Task requirements >>
Could you copy every record below exactly as it is written?
[[ Recorded data open ]]
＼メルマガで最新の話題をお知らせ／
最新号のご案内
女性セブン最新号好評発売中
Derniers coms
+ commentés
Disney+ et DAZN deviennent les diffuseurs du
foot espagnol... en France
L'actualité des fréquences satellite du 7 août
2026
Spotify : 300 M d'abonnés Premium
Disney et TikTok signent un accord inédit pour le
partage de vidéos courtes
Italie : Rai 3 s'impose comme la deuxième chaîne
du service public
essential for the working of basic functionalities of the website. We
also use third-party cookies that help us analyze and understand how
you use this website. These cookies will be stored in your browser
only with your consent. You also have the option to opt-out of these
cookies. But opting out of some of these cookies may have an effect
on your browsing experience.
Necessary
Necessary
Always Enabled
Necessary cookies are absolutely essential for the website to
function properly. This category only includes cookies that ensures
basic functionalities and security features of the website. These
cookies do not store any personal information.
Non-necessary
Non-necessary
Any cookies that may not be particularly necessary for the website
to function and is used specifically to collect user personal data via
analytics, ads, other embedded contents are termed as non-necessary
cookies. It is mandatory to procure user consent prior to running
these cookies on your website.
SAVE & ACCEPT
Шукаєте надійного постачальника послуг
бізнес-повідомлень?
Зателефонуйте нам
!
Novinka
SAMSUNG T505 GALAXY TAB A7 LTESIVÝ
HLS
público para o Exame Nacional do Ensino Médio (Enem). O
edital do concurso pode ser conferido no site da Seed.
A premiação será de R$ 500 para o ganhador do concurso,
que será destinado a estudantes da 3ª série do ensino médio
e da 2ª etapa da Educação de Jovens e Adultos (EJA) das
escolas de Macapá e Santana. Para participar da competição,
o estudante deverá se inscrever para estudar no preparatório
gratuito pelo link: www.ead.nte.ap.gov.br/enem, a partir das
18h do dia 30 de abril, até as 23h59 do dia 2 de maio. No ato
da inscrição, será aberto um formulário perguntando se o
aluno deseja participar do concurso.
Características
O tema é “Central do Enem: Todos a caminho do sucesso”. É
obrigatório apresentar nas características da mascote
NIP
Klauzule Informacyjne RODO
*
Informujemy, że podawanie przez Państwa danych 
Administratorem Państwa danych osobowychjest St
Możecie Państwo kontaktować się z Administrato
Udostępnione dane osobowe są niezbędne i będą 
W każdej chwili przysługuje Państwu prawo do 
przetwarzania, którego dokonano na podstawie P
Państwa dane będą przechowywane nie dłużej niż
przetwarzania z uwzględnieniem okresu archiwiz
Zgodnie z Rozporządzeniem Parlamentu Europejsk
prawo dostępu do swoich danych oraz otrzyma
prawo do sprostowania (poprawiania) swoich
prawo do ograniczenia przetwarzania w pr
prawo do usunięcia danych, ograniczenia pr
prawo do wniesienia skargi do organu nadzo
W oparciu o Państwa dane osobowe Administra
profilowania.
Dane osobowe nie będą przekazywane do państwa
[[ Recorded data closed ]]
Solution to the exercise >>
＼メルマガで最新の話題をお知らせ／
最新号のご案内
女性セブン最新号好評発売中
Derniers coms
+ commentés
Disney+ et DAZN deviennent les diffuseurs du
foot espagnol... en France
L'actualité des fréquences satellite du 7 août
2026
Spotify : 300 M d'abonnés Premium
Disney et TikTok signent un accord inédit pour le
partage de vidéos courtes
Italie : Rai 3 s'impose comme la deuxième chaîne
du service public
essential for the working of basic functionalities of the website. We
also use third-party cookies that help us analyze and understand how
you use this website. These cookies will be stored in your browser
only with your consent. You also have the option to opt-out of these
cookies. But opting out of some of these cookies may have an effect
on your browsing experience.
Necessary
Necessary
Always Enabled
Necessary cookies are absolutely essential for the website to
function properly. This category only includes cookies that ensures
basic functionalities and security features of the website. These
cookies do not store any personal information.
Non-necessary
Non-necessary
Any cookies that may not be particularly necessary for the website
to function and is used specifically to collect user personal data via
analytics, ads, other embedded contents are termed as non-necessary
cookies. It is mandatory to procure user consent prior to running
these cookies on your website.
SAVE & ACCEPT
Шукаєте надійного постачальника послуг
бізнес-повідомлень?
Зателефонуйте нам
!
Novinka
SAMSUNG T505 GALAXY TAB A7 LTESIVÝ
HLS
público para o Exame Nacional do Ensino Médio (Enem). O
edital do concurso pode ser conferido no site da Seed.
A premiação será de R$ 500 para o ganhador do concurso,
que será destinado a estudantes da 3ª série do ensino médio
e da 2ª etapa da Educação de Jovens e Adultos (EJA) das
escolas de Macapá e Santana. Para participar da competição,
o estudante deverá se inscrever para estudar no preparatório
gratuito pelo link: www.ead.nte.ap.gov.br/enem, a partir das
18h do dia 30 de abril, até as 23h59 do dia 2 de maio. No ato
da inscrição, será aberto um formulário perguntando se o
aluno deseja participar do concurso.
Características
O tema é “Central do Enem: Todos a caminho do sucesso”. É
obrigatório apresentar nas características da mascote
NIP
Klauzule Informacyjne RODO
*
Informujemy, że podawanie przez Państwa danych 
Administratorem Państwa danych osobowychjest St
Możecie Państwo kontaktować się z Administrato
Udostępnione dane osobowe są niezbędne i będą 
W każdej chwili przysługuje Państwu prawo do 
przetwarzania, którego dokonano na podstawie P
Państwa dane będą przechowywane nie dłużej niż
przetwarzania z uwzględnieniem okresu archiwiz
Zgodnie z Rozporządzeniem Parlamentu Europejsk
prawo dostępu do swoich danych oraz otrzyma
prawo do sprostowania (poprawiania) swoich
prawo do ograniczenia przetwarzania w pr
prawo do usunięcia danych, ograniczenia pr
prawo do wniesienia skargi do organu nadzo
W oparciu o Państwa dane osobowe Administra
profilowania.
Dane osobowe nie będą przekazywane do państwa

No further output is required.